Every once in a while individuals live a lot longer than expected. Maybe these are just extreme outliers in an otherwise very predictable span of temporal diversity. Or maybe they are more obviously temporal hints. Maybe, living things are made to live longer than we think.

I do find it quite interesting that the oldest known human beings live to the biblical age of man – just at, that is, 120 years. Jeanne Calment of France, the oldest human being whose age has been confirmed in modern times, lived 122 years. The oldest modern male was Jiroemon Kimura from Japan who lived 116 years.   

Perhaps John Henry Newman understood what this meant better than most. He observed that, “it is a plain fact, that most of us who die, die, not by any law of death, but by the law of disease; and some writers have questioned whether death is ever, strictly speaking, natural.”
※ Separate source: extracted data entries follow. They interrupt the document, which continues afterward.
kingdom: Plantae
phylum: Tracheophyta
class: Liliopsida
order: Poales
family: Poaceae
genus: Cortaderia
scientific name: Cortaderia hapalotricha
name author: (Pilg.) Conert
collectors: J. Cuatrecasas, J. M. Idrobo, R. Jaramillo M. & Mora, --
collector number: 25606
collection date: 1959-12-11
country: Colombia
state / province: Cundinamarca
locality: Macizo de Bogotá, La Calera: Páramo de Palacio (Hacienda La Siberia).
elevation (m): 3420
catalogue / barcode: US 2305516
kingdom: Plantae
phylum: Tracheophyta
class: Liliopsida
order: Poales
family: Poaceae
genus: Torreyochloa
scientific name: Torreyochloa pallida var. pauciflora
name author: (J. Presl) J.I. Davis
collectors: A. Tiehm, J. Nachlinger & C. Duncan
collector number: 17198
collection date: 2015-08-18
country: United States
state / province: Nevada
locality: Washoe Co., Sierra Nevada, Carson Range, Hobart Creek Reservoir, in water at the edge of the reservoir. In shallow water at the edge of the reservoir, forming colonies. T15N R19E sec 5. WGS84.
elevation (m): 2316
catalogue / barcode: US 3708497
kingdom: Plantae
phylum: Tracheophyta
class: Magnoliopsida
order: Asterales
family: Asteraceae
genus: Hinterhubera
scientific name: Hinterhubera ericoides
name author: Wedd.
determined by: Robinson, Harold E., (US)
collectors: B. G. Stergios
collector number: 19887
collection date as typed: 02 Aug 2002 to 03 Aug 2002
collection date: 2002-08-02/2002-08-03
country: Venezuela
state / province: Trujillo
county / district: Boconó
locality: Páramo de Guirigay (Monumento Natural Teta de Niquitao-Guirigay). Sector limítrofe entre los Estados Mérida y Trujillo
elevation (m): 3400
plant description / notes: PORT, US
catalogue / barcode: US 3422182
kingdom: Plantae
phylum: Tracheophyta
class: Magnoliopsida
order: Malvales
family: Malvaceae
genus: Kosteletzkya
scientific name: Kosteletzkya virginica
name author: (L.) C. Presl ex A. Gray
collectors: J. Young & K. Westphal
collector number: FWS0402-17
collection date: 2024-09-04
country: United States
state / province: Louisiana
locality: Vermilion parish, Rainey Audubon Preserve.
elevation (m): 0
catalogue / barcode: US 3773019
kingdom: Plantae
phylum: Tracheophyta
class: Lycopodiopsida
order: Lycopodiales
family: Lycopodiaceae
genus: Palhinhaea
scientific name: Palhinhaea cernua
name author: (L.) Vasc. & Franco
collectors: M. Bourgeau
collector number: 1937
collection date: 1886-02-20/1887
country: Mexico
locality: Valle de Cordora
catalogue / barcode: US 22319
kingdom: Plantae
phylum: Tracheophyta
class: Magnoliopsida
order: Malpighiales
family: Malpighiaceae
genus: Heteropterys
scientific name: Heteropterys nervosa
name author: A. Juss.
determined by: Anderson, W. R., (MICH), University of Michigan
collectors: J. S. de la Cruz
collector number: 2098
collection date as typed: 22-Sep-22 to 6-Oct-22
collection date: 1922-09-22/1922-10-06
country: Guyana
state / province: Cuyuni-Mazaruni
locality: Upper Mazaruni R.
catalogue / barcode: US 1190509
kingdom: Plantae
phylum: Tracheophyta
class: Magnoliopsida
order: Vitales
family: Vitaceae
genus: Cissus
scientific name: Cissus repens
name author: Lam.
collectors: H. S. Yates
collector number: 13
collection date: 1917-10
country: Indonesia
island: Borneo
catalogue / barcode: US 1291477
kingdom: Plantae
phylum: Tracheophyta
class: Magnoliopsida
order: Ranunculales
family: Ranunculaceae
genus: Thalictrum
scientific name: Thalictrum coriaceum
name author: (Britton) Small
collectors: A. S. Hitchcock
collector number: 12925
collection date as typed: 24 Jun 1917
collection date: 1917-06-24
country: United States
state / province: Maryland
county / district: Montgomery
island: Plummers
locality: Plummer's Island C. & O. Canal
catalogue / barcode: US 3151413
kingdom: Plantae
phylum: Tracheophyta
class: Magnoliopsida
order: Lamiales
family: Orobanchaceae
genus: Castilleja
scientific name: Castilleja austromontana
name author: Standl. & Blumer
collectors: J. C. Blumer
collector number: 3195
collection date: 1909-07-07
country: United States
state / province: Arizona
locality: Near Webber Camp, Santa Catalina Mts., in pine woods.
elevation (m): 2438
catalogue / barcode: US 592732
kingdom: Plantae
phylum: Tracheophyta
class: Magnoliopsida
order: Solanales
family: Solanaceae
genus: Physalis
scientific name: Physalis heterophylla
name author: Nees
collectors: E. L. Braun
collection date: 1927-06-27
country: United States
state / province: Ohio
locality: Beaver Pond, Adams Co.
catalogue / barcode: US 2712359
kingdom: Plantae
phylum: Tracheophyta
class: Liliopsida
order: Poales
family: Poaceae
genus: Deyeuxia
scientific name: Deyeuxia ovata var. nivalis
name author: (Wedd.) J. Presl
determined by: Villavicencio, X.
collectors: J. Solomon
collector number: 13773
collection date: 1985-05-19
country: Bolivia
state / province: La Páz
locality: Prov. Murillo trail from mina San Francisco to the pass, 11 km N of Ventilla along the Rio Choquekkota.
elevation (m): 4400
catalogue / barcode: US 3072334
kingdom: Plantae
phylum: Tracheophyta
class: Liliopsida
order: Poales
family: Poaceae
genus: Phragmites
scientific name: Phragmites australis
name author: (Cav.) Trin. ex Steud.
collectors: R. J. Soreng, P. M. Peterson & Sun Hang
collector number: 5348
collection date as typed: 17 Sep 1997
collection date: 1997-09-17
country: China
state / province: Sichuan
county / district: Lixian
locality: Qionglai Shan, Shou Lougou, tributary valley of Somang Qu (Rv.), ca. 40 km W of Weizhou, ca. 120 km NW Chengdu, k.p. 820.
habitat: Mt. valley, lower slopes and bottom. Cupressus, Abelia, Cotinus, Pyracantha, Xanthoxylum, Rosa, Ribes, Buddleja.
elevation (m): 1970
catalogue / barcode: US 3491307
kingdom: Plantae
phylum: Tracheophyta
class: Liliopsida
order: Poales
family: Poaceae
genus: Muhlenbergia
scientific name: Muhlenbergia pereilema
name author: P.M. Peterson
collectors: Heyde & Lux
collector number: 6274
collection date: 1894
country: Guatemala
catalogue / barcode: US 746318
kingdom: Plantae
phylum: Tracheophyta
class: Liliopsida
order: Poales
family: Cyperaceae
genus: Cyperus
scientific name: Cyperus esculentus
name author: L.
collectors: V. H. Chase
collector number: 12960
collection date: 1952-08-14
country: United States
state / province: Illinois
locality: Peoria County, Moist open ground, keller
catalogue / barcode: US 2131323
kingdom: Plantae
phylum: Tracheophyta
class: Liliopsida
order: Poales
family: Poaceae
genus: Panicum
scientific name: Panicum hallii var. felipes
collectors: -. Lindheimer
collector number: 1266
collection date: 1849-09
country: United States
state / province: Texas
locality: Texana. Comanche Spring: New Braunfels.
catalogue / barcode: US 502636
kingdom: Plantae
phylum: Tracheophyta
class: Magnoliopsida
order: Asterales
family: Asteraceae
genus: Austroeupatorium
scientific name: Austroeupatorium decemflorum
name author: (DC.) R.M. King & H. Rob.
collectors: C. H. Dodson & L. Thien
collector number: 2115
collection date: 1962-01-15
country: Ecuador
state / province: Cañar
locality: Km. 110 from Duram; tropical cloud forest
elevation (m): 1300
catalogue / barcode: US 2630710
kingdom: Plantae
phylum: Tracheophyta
This is something to think about. Maybe death isn’t natural in a different place. But here, in our fallen world, it’s easy to assume that old age is just the flip side of inevitable death. Such a view means that if you live to an advanced age, you will do so because of luck.

The other view is much more interesting. It is also much more inspiring. And to be quite frank, it makes more intuitive sense. Old age is a hint of who we are. And we were made for greater things.

References


The reference to Methuselah’s age is Genesis 5:27. The age of Abraham is given in Genesis 25:7. Heather Pringle’s article, Long Live the Humans, is found in Scientific American (October 2013) pages 48-55. Ronald M. Lanner’s colorful and interesting book Conifers of California (published by Cachuma Press, 2002) is my main source on sugar pines. My main source for essentialism is Ernst Mayr, especially his The Growth of Biological Thought (Belknap Press, Harvard, 1982). For an interesting list of long-lived individuals of many species see the Wikipedia listing for “List of Long-Lived Organisms” [accessed September 2013]. My source for old humans comes from Wikipedia’s article “Oldest People”. John Henry Newman’s statement is from A Grammar of Assent, Chapter VIII, part 1 of Informal Inference.